## AIM OF THE TASK:
Word for word, copy the listing below and leave out its images.

## GIVEN INFORMATION:
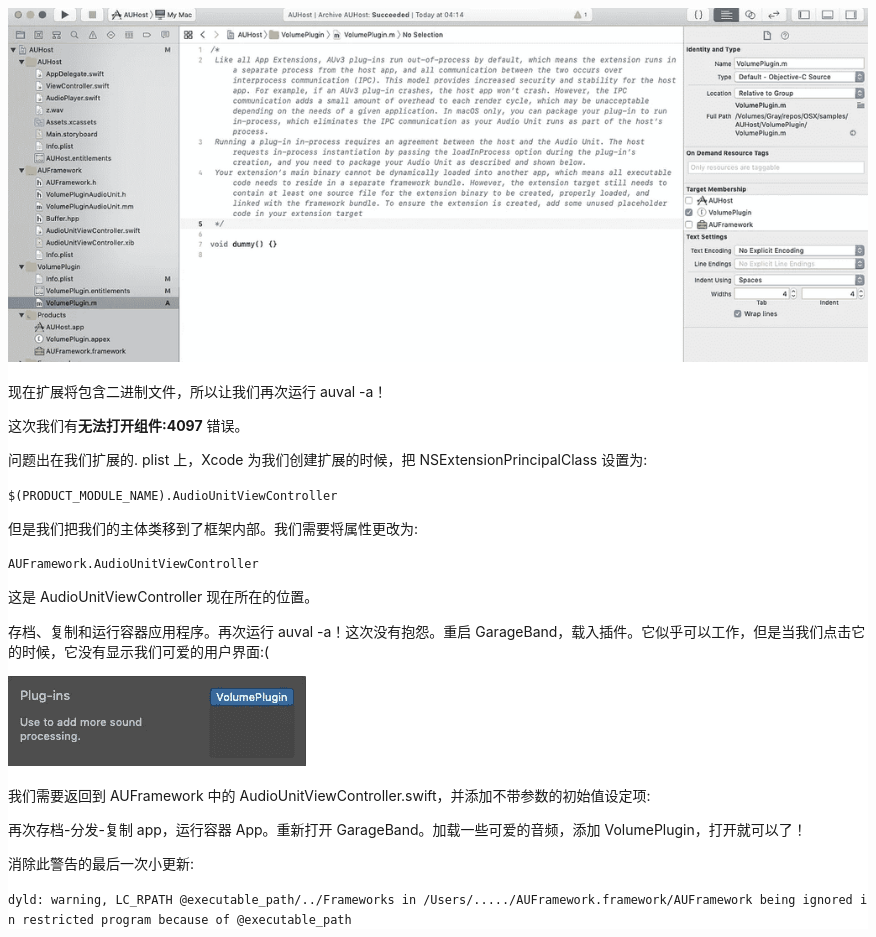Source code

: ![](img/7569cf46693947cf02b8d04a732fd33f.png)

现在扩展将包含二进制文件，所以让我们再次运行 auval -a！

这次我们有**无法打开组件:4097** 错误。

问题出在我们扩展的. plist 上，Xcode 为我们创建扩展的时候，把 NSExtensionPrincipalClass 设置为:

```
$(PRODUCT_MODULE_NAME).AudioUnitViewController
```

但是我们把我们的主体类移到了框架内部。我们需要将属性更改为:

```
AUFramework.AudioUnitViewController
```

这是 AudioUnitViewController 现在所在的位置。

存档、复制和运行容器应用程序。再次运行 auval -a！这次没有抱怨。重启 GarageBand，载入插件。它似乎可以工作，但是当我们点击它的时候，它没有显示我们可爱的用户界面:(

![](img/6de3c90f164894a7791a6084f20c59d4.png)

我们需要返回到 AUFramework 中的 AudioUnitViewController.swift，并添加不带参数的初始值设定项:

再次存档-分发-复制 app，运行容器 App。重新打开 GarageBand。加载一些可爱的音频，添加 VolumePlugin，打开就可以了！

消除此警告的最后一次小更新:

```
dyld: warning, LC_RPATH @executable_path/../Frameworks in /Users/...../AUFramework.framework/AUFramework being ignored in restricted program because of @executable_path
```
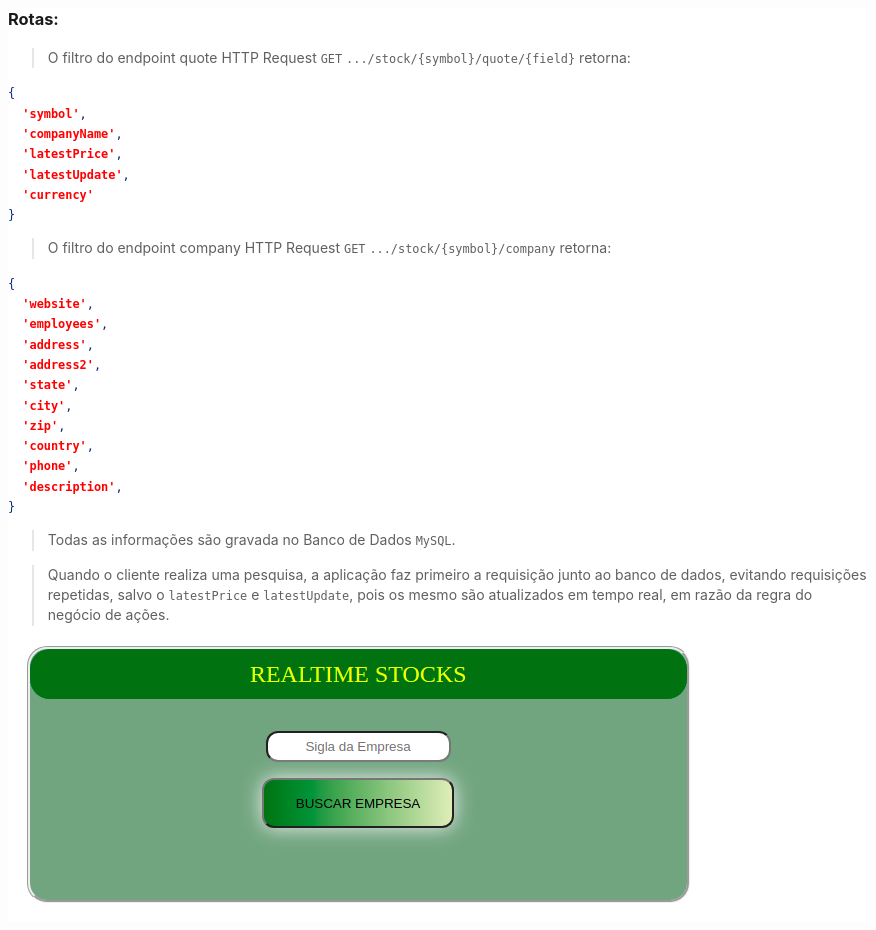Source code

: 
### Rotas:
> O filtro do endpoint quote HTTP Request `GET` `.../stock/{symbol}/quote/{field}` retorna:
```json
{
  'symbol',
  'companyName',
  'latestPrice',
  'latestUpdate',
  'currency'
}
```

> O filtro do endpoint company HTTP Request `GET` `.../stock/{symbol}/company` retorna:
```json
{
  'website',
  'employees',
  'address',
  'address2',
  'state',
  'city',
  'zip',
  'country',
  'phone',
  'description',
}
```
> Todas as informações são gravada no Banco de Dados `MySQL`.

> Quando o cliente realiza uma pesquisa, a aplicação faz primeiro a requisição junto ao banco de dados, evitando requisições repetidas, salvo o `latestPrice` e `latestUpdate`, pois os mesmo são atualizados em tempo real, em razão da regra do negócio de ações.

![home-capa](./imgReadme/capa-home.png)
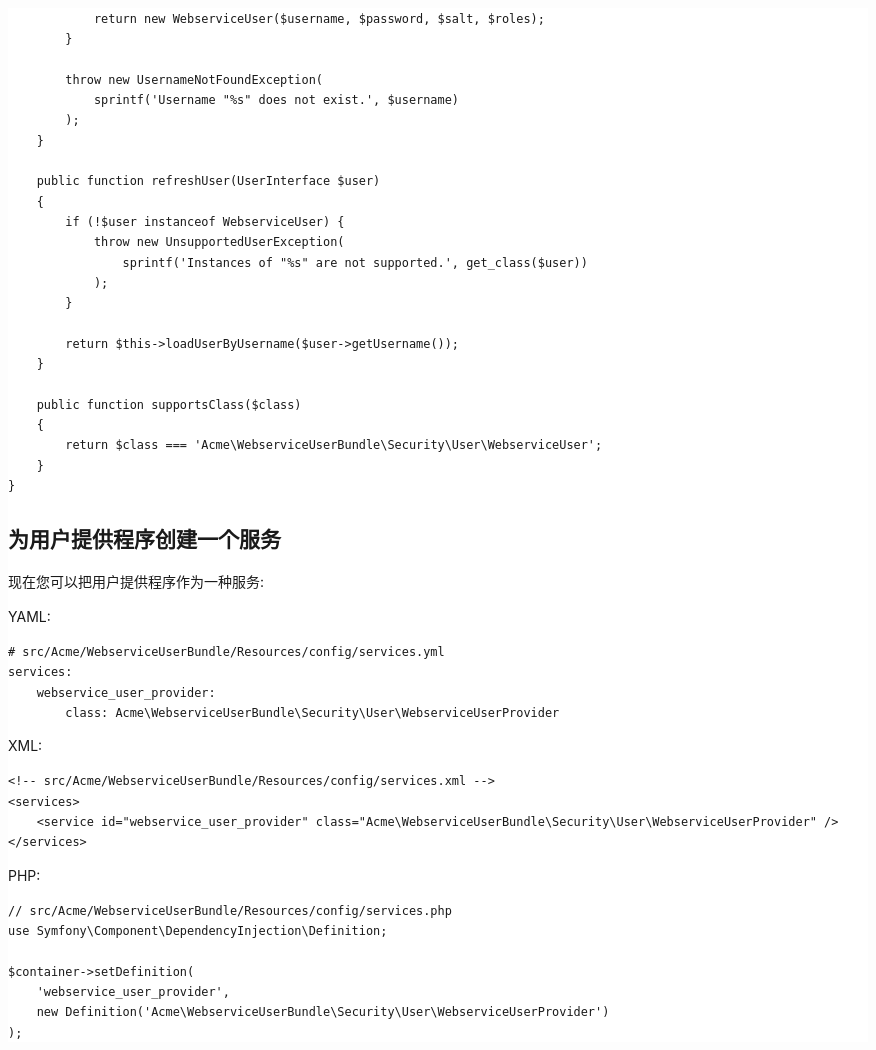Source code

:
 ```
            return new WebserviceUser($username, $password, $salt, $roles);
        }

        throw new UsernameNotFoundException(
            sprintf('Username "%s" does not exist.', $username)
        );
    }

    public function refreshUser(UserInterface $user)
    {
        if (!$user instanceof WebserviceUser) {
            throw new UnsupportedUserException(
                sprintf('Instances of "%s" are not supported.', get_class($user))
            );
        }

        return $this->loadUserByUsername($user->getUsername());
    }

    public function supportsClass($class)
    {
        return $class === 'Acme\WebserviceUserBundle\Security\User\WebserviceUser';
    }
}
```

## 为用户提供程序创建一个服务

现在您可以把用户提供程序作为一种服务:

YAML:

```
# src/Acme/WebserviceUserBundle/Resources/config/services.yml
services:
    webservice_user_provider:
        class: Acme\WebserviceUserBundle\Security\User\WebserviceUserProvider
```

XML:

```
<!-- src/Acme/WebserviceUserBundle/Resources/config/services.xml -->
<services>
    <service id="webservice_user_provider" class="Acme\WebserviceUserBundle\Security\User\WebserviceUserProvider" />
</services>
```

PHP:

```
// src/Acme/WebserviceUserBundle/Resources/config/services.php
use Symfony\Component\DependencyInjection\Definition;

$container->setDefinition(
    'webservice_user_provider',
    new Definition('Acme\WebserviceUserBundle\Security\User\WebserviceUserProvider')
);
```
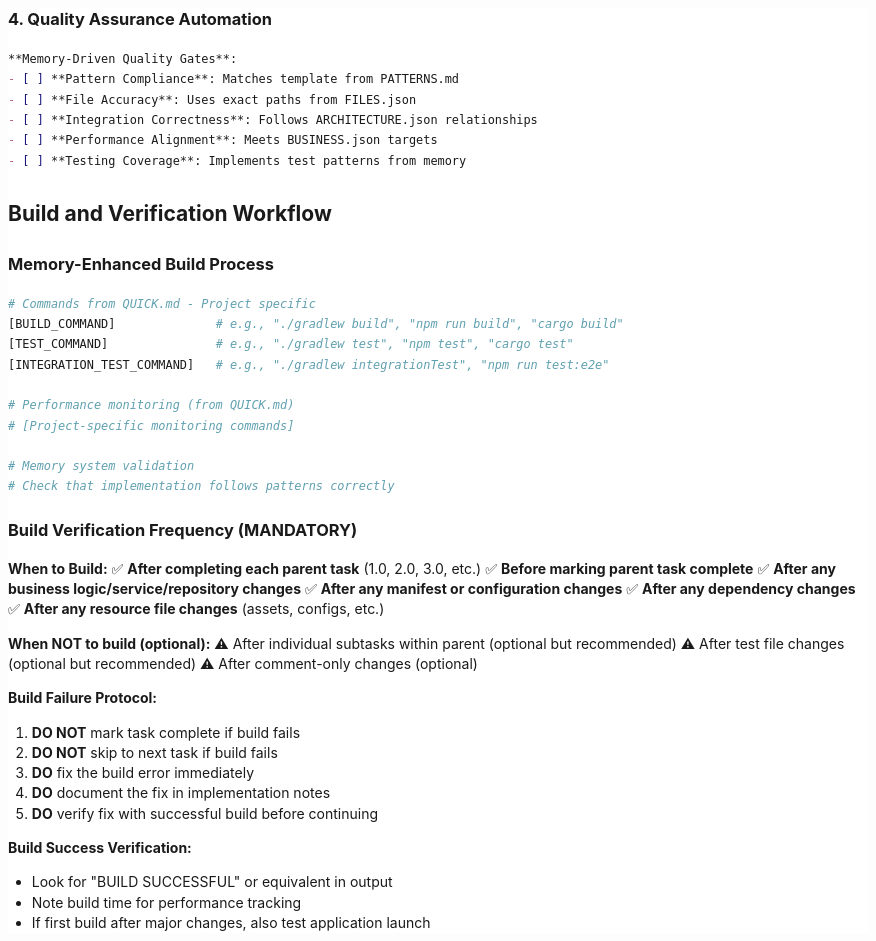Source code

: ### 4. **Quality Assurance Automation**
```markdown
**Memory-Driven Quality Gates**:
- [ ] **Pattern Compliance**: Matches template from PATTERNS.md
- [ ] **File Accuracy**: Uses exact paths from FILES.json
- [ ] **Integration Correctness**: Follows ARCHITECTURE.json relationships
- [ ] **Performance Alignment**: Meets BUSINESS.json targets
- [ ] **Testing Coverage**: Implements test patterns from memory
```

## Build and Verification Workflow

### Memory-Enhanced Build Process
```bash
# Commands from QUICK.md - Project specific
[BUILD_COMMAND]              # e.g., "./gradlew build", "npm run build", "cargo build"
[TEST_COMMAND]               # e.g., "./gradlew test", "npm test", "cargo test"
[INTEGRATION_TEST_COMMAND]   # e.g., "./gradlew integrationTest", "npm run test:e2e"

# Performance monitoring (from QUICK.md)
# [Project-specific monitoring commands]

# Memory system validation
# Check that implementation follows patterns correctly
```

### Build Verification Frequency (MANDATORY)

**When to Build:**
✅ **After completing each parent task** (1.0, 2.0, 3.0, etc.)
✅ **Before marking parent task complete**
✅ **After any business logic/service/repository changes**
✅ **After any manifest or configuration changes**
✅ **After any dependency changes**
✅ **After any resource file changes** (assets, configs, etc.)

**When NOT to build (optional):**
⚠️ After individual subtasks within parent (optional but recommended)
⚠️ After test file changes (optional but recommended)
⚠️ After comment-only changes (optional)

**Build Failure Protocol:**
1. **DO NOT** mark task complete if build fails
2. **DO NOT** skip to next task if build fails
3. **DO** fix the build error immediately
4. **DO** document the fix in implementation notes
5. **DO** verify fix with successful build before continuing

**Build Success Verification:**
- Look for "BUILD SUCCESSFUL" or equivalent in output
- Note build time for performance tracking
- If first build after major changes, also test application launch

## RESULT:
Source code

: ![](img/7569cf46693947cf02b8d04a732fd33f.png)

现在扩展将包含二进制文件，所以让我们再次运行 auval -a！

这次我们有**无法打开组件:4097** 错误。

问题出在我们扩展的. plist 上，Xcode 为我们创建扩展的时候，把 NSExtensionPrincipalClass 设置为:

```
$(PRODUCT_MODULE_NAME).AudioUnitViewController
```

但是我们把我们的主体类移到了框架内部。我们需要将属性更改为:

```
AUFramework.AudioUnitViewController
```

这是 AudioUnitViewController 现在所在的位置。

存档、复制和运行容器应用程序。再次运行 auval -a！这次没有抱怨。重启 GarageBand，载入插件。它似乎可以工作，但是当我们点击它的时候，它没有显示我们可爱的用户界面:(

![](img/6de3c90f164894a7791a6084f20c59d4.png)

我们需要返回到 AUFramework 中的 AudioUnitViewController.swift，并添加不带参数的初始值设定项:

再次存档-分发-复制 app，运行容器 App。重新打开 GarageBand。加载一些可爱的音频，添加 VolumePlugin，打开就可以了！

消除此警告的最后一次小更新:

```
dyld: warning, LC_RPATH @executable_path/../Frameworks in /Users/...../AUFramework.framework/AUFramework being ignored in restricted program because of @executable_path
```
Source code

: 
### Rotas:
> O filtro do endpoint quote HTTP Request `GET` `.../stock/{symbol}/quote/{field}` retorna:
```json
{
  'symbol',
  'companyName',
  'latestPrice',
  'latestUpdate',
  'currency'
}
```

> O filtro do endpoint company HTTP Request `GET` `.../stock/{symbol}/company` retorna:
```json
{
  'website',
  'employees',
  'address',
  'address2',
  'state',
  'city',
  'zip',
  'country',
  'phone',
  'description',
}
```
> Todas as informações são gravada no Banco de Dados `MySQL`.

> Quando o cliente realiza uma pesquisa, a aplicação faz primeiro a requisição junto ao banco de dados, evitando requisições repetidas, salvo o `latestPrice` e `latestUpdate`, pois os mesmo são atualizados em tempo real, em razão da regra do negócio de ações.

![home-capa](./imgReadme/capa-home.png)
Source code

:
 ```
            return new WebserviceUser($username, $password, $salt, $roles);
        }

        throw new UsernameNotFoundException(
            sprintf('Username "%s" does not exist.', $username)
        );
    }

    public function refreshUser(UserInterface $user)
    {
        if (!$user instanceof WebserviceUser) {
            throw new UnsupportedUserException(
                sprintf('Instances of "%s" are not supported.', get_class($user))
            );
        }

        return $this->loadUserByUsername($user->getUsername());
    }

    public function supportsClass($class)
    {
        return $class === 'Acme\WebserviceUserBundle\Security\User\WebserviceUser';
    }
}
```

## 为用户提供程序创建一个服务

现在您可以把用户提供程序作为一种服务:

YAML:

```
# src/Acme/WebserviceUserBundle/Resources/config/services.yml
services:
    webservice_user_provider:
        class: Acme\WebserviceUserBundle\Security\User\WebserviceUserProvider
```

XML:

```
<!-- src/Acme/WebserviceUserBundle/Resources/config/services.xml -->
<services>
    <service id="webservice_user_provider" class="Acme\WebserviceUserBundle\Security\User\WebserviceUserProvider" />
</services>
```

PHP:

```
// src/Acme/WebserviceUserBundle/Resources/config/services.php
use Symfony\Component\DependencyInjection\Definition;

$container->setDefinition(
    'webservice_user_provider',
    new Definition('Acme\WebserviceUserBundle\Security\User\WebserviceUserProvider')
);
```
Source code

: ### 4. **Quality Assurance Automation**
```markdown
**Memory-Driven Quality Gates**:
- [ ] **Pattern Compliance**: Matches template from PATTERNS.md
- [ ] **File Accuracy**: Uses exact paths from FILES.json
- [ ] **Integration Correctness**: Follows ARCHITECTURE.json relationships
- [ ] **Performance Alignment**: Meets BUSINESS.json targets
- [ ] **Testing Coverage**: Implements test patterns from memory
```

## Build and Verification Workflow

### Memory-Enhanced Build Process
```bash
# Commands from QUICK.md - Project specific
[BUILD_COMMAND]              # e.g., "./gradlew build", "npm run build", "cargo build"
[TEST_COMMAND]               # e.g., "./gradlew test", "npm test", "cargo test"
[INTEGRATION_TEST_COMMAND]   # e.g., "./gradlew integrationTest", "npm run test:e2e"

# Performance monitoring (from QUICK.md)
# [Project-specific monitoring commands]

# Memory system validation
# Check that implementation follows patterns correctly
```

### Build Verification Frequency (MANDATORY)

**When to Build:**
✅ **After completing each parent task** (1.0, 2.0, 3.0, etc.)
✅ **Before marking parent task complete**
✅ **After any business logic/service/repository changes**
✅ **After any manifest or configuration changes**
✅ **After any dependency changes**
✅ **After any resource file changes** (assets, configs, etc.)

**When NOT to build (optional):**
⚠️ After individual subtasks within parent (optional but recommended)
⚠️ After test file changes (optional but recommended)
⚠️ After comment-only changes (optional)

**Build Failure Protocol:**
1. **DO NOT** mark task complete if build fails
2. **DO NOT** skip to next task if build fails
3. **DO** fix the build error immediately
4. **DO** document the fix in implementation notes
5. **DO** verify fix with successful build before continuing

**Build Success Verification:**
- Look for "BUILD SUCCESSFUL" or equivalent in output
- Note build time for performance tracking
- If first build after major changes, also test application launch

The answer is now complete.